左は森田先生がソ連時代に買ったというお土産用バラライカ。
左はマクシム先生が演奏されたもの?
講師は森田稔先生とマキシム・クリコフ先生。
クリコフ先生は、ペテルブルグの大学ではロシアの民族楽器オーケストラの指揮とバラライカを専攻、東京芸術大学では日本の伝統音楽を研究(博士号をとったのは尺八だけれど、三味線・お琴もものするとか)。さらに!小説も書くという、多芸な方。
コンサート後に伺ったのですが、2009年の留学生文学賞奨励賞を受賞されたその小説のタイトルは『再会』。
マクシム先生は「ネット上で読むことができます」とおっしゃっていましたが、現在はKindleで購入して読むことになるようです。
『留学生文学賞 作品集 [Kindle版] 』
(↑の授賞式の場では、マキシム先生はバラライカは趣味にすぎないみたいなことをおっしゃっておおいに謙遜されているが、もちろん単なる趣味ではない!)
森田先生のレクチャーはユーラシアブックレットの『民族楽器バラライカ』をざっと解説するという形式をとり、文字通りかなり概説的なものでした。
そのブックレットをテキストに使うということが、残念ながらあまり周知されておらず、若干混乱(というか不満?)をもたらしてしまいました。
皮肉にも、予め配布されていたクリコフ先生のレジュメが、森田先生のお話を聴く上でかなり助けになりましたが、そうなるとクリコフ先生のレクチャーはその繰り返しになってしまわないかと危惧してしまいました。
しかし、クリコフ先生は上記のようなご自分の経歴を振り返りながら、森田先生のレクチャーの補足に留まらない、多くの気づきを与えて下さいました。
印象的だったのは、「民族衣装を着てロシア民謡を演じることには抵抗があった」という言葉です。
クリコフ先生が受けてきたソ連・ロシアの専門教育、アカデミックなバラライカの世界では、スーツを着て、クラシック音楽の編曲ないしバラライカのために作曲されたオリジナル作品(ソナタ、協奏曲など西欧音楽の様式であることが多いようだ)がレパートリーの7割以上を占め、弾きながら歌う«弾き歌い»は基本的にしない。
対して、本来的な民俗楽器としてのバラライカは、農民が歌って踊って遊ぶ時の伴奏で使われた、「美的ではない」「ラフな」楽器。
ロシア国内でのアカデミックな演奏形態と、国外で求められる«ロシア的イメージ»=民族衣装を着用してロシア民謡の編曲を演奏するという演奏形態との齟齬。
クリコフ先生は日本に留学して、外側からロシアの「アカデミック」バラライカの世界を眺めることで、「二つのバラライカの伝統がある」、ソ連時代に確立した民族音楽としてのバラライカとの本来の民族文化としてのバラライカがあることに気づかれた。
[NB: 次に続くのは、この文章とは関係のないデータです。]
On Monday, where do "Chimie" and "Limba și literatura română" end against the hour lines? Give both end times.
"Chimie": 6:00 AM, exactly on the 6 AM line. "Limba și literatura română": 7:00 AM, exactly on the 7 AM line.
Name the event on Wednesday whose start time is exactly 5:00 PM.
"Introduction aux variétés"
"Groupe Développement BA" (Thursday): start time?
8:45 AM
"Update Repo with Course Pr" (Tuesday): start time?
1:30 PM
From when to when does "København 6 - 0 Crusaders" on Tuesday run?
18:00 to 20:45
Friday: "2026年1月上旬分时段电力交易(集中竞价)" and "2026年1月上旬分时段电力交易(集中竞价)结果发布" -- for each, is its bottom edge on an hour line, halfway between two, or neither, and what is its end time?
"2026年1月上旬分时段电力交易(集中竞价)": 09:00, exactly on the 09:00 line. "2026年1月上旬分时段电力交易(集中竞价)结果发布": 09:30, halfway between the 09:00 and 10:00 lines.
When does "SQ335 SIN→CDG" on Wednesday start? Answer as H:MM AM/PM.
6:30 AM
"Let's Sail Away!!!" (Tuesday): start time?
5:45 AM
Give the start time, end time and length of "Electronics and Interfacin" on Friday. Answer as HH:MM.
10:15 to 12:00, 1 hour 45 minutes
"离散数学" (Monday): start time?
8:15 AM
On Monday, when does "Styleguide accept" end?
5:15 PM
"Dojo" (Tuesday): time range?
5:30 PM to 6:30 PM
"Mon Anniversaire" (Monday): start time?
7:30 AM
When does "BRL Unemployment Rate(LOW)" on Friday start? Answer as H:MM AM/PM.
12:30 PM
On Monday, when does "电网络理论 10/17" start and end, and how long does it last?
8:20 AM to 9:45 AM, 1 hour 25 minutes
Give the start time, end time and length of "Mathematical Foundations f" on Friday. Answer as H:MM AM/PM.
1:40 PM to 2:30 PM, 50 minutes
そして西洋音楽たるクラシック音楽的であろうとするアカデミックな世界の感覚としては農村文化・民俗文化をいくらか低いもの(「美的ではない」)と捉え、抵抗を感じる、ということを認識し、それを率直に語ったのだと思います。
クリコフ先生は、数年前にお話ししたペテルブルグ出身の画商の青年を思い出させました。
日本語が堪能なこともそうだけれど、人当たりがよくて、思考が柔軟で、ロシアを外側から観ることができる客観性を持ち、多才であること。
そんなところに共通性を見出します。
演奏後、おばさまたちに囲まれ、丁寧に質問に答えていました。
「バラライカはどこで習うことができるのか?」とか。
今では、クリコフ先生はロシア民族音楽アンサンブル“GARMOSHKA”で民族衣装を着て演奏されているそうです。
六本木の「ミンスクの台所」で毎週木曜日にライブをされています。
ところで、私のお隣に席をとった若い女性は、すぐ前に座っていらしたクリコフ先生とロシア語でぺらぺら会話しているのみならず、メモもロシア語でさらさら書いている。
なので、私はこの女性はクリコフ先生の芸大での教え子かしらと思い、すごいなーと感心していたのです。
その後、彼女はキルギスからの留学生だということがわかりました。(もちろん先生同様日本語堪能でした。)
いやはや、キルギスの方は、言われないと日本人との区別は全くつかないですね。
今回もほんとに日本人だと思い込んでいました。